Isuzu has released a new top-of-the-range pickup sporting aggressive styling and a fine-tuned suspension system, that it hopes will smarten the firm’s workaday image and give it a better chance of competing in the lucrative “lifestyle” market.
The Japanese maker has enjoyed huge success selling its well-priced, no-nonsense pickups through agricultural dealerships – a move that has resulted in its budget Utility model outselling the top-spec Blade.
However, the European market is heavily weighted towards higher-end double-cab models – think Ford Ranger Wildtrak and Nissan Navara Tekna – so Isuzu is understandably keen not to miss out.
See also: On test: Toyota Land Cruiser Utility
With that in mind, it has redressed the regular D-Max in XTR livery, slapped a £35k price-tag on the window and positioned it just below versions souped-up by Icelandic 4×4 specialist Arctic Trucks at the summit of the range.
Model D-Max XTR
Engine 1.9-litre four-cyl
Transmission Six-speed auto
Max power 164hp
Max torque 360Nm
Towing capacity 3,500kg
Turning circle 12.2m
List price £33,999
Disappointingly little. The XTR sticks with the 1.9-litre turbo diesel that powers the full D-Max range and transmission options are unchanged, too – a six-speed manual or auto, of which we reckon the latter is the better option.
The biggest changes involve styling, with splashes of lime green on brake callipers, front coils, badges and rear dampeners.
There is also the option to have graphic details plastered across the side of the truck and the exterior body kit includes a black front bumper guard, bonnet protector and wheel arch extensions. Pirelli provides 265/70 All-Terrain Plus tyres, which are fitted to 17in black alloys.
Inside, there are new heated seats with leather, suede and carbon fibre with plenty of green stitching and XTR logos. The heated seat switch is poorly placed though, and easily engaged while embarking.

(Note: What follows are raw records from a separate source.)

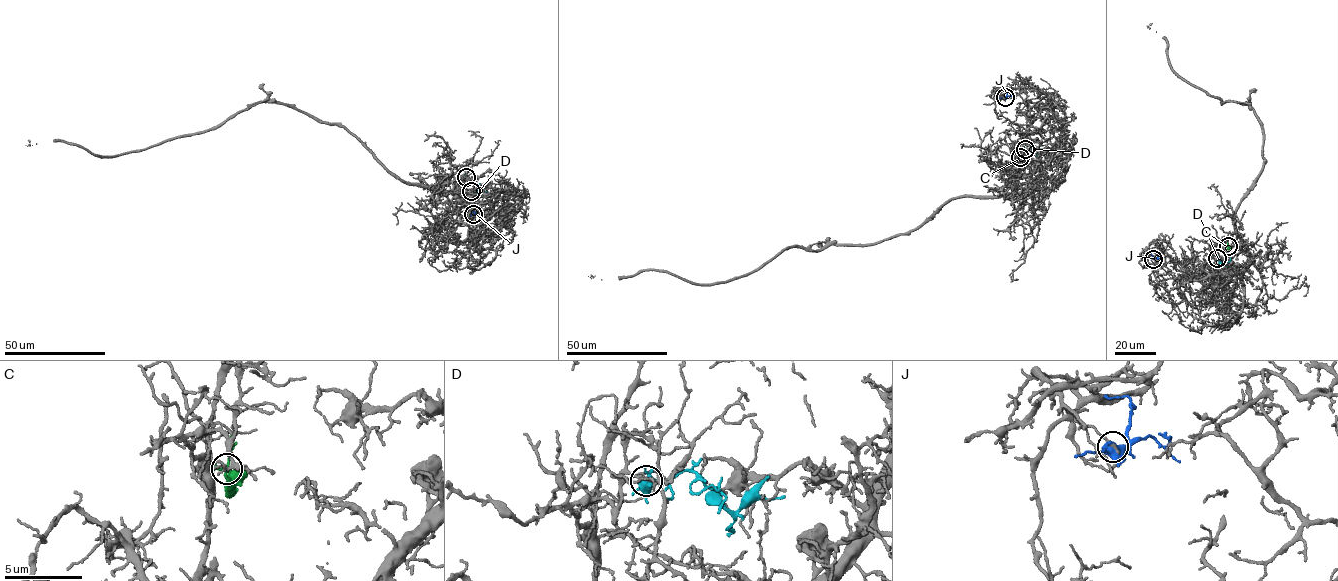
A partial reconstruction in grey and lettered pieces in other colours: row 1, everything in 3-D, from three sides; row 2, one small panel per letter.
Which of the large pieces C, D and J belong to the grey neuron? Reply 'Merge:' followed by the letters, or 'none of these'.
Merge: none of these

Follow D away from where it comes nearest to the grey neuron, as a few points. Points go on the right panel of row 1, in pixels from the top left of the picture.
D: (1217, 258), (1220, 262), (1228, 263), (1231, 258)

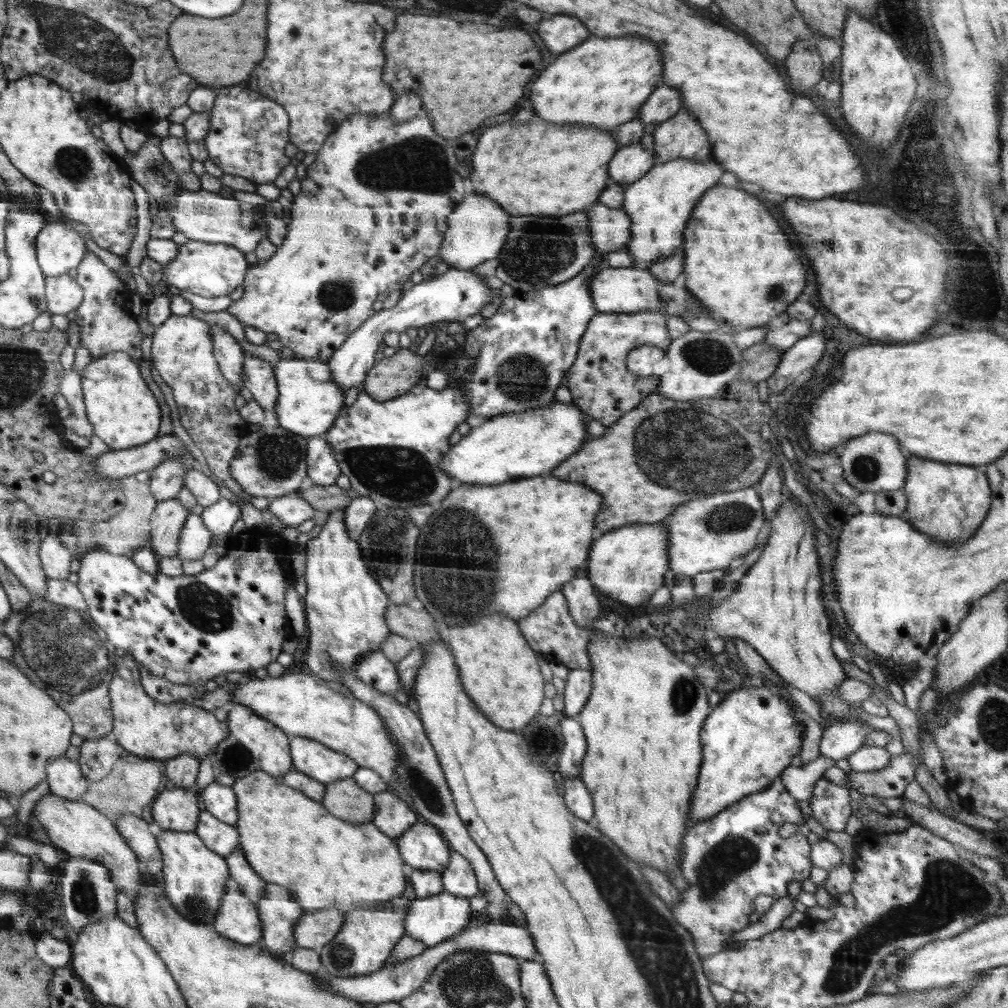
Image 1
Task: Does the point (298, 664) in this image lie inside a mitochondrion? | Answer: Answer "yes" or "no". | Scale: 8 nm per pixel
no

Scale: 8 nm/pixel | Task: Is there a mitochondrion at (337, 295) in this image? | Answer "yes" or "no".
yes

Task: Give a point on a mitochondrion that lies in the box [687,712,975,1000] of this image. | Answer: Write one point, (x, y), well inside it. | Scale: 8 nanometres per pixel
(733, 855)

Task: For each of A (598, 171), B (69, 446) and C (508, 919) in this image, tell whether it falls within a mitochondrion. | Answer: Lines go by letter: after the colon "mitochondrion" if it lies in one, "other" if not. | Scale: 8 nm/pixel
A: other
B: other
C: other

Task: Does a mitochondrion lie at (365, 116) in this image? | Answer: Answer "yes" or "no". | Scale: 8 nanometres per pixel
no

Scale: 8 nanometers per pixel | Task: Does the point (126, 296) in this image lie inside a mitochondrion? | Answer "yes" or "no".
no

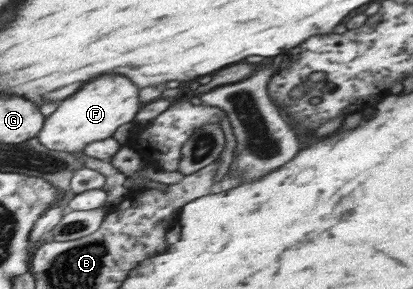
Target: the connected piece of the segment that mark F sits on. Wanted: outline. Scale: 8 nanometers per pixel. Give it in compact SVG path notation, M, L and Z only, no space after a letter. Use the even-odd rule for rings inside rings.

The main hardware change involves Australian company Peddars, which was employed to beef up the XTR’s underbelly and make it more comfortable on the road.
Suspension was first area of focus, with new front coils, suspension arms and dampeners that put the XTR 25mm higher than a standard D-Max, increasing ground clearance to 250mm.
To cope with the added height, ball joints now have a greater articulation arc and, although the vehicle has been raised, the geometry remains the same thanks to a newly designed front top wishbone.
In the braking department, slotted and vented discs, as well as Kevlar ceramic pads, reduce stopping distances and help dissipate heat quicker than the standard set up.
Isuzu is keen to point out that the XTR still comes with a decent payload of 1,125kg, whereas some other tarted-up pickups fall short in this department – the Ford Ranger Raptor, for instance, offers a paltry 620kg.
When can I get one?
It’s available now – the manual version is £33,999 and the auto is an extra £1,000. Speccing Nav+ adds sat nav and DAB radio for £1,150. There’s a five-year, 125,000-mile warranty, too.
New model for 2020
The latest incarnation of the current D-Max is set to be the last, as a completely new model has been mooted for launch at the end of 2020. Details are currently very thin on the ground – even Isuzu UK claims not to have seen any prototype images yet.
It’s not even clear if the new model will retain the D-Max name that took over from the Rodeo at its launch back in 2012. It’s a change that Isuzu UK may be reluctant to make, though, particularly given the recent success it has had in the farming market.